Perché la maggior parte dei riscaldatori per bagni smette di funzionare (e come abbiamo risolto il problema nel nostro caso)
Se siamo onesti: i bagni rappresentano un vero incubo per gli elettrodomestici. C’è vapore ovunque, spruzzi d’acqua e umidità costante che distruggono tutto ciò che incontrano. La maggior parte dei riscaldatori non è in grado di resistere a queste condizioni: si arrugginiscono, si guastano e alla fine smettono di funzionare. Quando abbiamo creato i nostri riscaldatori a infrarossi, non volevamo creare un altro dispositivo “usa e getta”. Ci siamo concentrati sui due problemi principali che causano il guasto di questi dispositivi: le perdite d’acqua e la formazione di vapore.
Come evitare l’ingresso dell’acqua
Ecco il problema legato alle lampade a infrarossi economiche: se una goccia d’acqua fredda colpisce il vetro quarzo estremamente caldo, il vetro si rompe. È quindi un guasto istantaneo. Per evitare questo problema, abbiamo avvolto tutto in un guscio sigillato, dotato di un sistema di guarnizioni resistenti. In questo modo, l’acqua non può raggiungere i filamenti riscaldanti e i componenti elettrici. È questa la differenza tra un riscaldatore che dura pochi mesi e uno che invece può durare anni. Un consiglio utile: assicuratevi che il dispositivo sia montato orizzontalmente. Se è inclinato, l’acqua può accumularsi intorno alle guarnizioni. Non vorrete certo esporre le guarnizioni a pressioni eccessive.

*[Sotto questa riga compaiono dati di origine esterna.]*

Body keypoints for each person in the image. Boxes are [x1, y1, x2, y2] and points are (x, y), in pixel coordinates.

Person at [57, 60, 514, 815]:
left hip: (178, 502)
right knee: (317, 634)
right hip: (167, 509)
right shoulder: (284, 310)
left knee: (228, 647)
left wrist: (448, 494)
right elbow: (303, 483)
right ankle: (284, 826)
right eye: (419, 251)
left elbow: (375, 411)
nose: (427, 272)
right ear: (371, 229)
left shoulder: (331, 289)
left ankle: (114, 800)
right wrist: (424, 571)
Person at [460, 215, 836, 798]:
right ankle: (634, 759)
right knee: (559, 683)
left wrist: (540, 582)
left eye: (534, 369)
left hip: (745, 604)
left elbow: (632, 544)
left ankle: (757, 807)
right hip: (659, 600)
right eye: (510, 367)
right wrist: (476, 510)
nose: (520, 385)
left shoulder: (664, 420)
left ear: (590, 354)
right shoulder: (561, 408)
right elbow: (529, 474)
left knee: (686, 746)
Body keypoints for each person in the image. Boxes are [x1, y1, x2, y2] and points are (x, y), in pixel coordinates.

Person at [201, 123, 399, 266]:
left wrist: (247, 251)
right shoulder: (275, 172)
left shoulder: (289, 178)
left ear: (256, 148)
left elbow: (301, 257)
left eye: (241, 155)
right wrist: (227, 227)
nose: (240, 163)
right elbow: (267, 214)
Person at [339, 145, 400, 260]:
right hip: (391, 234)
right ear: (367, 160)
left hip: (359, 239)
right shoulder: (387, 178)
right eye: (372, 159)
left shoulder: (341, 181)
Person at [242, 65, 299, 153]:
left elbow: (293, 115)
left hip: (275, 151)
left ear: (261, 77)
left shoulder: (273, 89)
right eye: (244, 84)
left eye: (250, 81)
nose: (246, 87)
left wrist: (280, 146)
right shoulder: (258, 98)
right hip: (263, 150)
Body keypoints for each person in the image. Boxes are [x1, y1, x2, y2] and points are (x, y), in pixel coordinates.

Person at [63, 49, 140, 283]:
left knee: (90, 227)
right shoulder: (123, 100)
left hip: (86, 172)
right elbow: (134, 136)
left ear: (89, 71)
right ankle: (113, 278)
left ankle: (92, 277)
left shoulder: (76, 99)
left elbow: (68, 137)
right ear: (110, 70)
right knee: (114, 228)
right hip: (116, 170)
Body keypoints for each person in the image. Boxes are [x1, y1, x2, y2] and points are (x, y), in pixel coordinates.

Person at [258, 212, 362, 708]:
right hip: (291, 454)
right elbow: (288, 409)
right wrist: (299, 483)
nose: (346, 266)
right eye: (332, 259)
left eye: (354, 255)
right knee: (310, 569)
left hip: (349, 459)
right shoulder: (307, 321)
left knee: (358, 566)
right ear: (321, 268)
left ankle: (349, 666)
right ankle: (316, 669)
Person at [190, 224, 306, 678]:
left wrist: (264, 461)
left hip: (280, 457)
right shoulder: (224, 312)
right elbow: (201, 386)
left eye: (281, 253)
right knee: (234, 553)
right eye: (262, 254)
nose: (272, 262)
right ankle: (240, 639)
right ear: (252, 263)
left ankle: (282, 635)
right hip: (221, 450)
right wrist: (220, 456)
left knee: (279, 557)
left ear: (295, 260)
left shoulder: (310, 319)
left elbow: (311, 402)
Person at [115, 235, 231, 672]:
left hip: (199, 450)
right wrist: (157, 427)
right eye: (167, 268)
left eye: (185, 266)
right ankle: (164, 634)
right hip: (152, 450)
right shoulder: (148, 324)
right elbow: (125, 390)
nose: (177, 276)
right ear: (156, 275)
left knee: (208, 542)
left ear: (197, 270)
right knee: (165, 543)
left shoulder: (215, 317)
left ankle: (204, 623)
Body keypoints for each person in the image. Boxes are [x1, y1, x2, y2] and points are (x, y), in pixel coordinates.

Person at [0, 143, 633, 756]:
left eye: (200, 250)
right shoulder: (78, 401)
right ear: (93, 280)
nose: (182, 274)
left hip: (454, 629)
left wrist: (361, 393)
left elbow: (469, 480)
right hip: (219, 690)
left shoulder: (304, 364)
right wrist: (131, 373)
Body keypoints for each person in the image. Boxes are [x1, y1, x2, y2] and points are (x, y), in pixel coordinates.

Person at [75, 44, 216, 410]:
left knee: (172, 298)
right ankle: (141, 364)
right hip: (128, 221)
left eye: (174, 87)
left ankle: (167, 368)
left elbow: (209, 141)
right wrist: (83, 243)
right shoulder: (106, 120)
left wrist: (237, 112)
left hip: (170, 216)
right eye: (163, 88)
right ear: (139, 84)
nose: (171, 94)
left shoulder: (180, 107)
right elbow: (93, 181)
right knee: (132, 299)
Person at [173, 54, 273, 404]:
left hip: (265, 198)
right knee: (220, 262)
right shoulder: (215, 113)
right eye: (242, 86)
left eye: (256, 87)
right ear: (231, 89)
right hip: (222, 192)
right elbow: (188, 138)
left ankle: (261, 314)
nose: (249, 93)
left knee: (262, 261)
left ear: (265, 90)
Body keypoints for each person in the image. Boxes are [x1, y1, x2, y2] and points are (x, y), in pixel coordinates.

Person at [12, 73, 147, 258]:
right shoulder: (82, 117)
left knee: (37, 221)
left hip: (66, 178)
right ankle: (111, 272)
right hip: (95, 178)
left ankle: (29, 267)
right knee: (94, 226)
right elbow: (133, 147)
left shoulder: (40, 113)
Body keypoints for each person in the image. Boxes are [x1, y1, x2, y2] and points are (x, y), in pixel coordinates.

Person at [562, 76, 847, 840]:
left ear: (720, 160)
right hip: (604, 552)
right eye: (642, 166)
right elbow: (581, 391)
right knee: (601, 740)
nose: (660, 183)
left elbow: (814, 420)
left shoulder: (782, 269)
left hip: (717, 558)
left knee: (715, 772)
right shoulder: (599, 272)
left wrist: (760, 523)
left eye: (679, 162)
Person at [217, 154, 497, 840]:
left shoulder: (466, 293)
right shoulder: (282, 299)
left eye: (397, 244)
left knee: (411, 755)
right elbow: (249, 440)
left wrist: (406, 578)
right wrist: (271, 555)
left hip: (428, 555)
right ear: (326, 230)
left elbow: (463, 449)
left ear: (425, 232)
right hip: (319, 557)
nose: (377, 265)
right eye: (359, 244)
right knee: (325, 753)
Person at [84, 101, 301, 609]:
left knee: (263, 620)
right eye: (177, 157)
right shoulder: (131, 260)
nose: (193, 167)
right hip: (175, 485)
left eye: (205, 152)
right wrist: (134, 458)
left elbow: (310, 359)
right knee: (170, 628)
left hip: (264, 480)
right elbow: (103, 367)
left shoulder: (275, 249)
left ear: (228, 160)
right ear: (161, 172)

Niente più specchi appannati
Tutti noi abbiamo sperimentato questa situazione: usciamo dalla doccia e ci troviamo di fronte a uno specchio appannato. Ma quel vapore non è solo fastidioso: impedisce anche al calore di diffondersi. Le piccole gocce d’acqua disperdono i raggi infrarossi, quindi non si percepisce abbastanza calore. Per questo abbiamo inserito un elemento riscaldante a bassa potenza proprio dietro il vetro. Questo permette allo specchio di rimanere abbastanza caldo da evitare che si formi vapore. Il risultato? Uno specchio completamente pulito e un calore costante e piacevole. Utilizziamo emettitori a onde corte per generare il calore, il che è ottimo, perché si percepisce subito il calore. Non c’è bisogno di aspettare che l’aria nella stanza si riscaldi.
Un piccolo consiglio onesto
Niente è perfetto. Le lampade ad alta potenza diventano molto calde, non solo nella parte anteriore, ma anche in quella posteriore. Poiché le nostre guarnizioni sono così efficaci nel trattenere l’acqua, esse intrappolano anche parte di quel calore all’interno del dispositivo. Per risolvere questo problema, abbiamo aggiunto dei canali di ventilazione sulla parte posteriore del dispositivo, in modo che possa “respirare”. Un ultimo consiglio: se mettete il dispositivo in uno spazio ristretto senza possibilità di ventilazione, il dispositivo avrà difficoltà a funzionare correttamente e probabilmente si brucerà prima del tempo. Assicuratevi che ci siano almeno 50 mm di spazio libero sul lato posteriore del dispositivo. Il vostro riscaldatore ve ne sarà grato.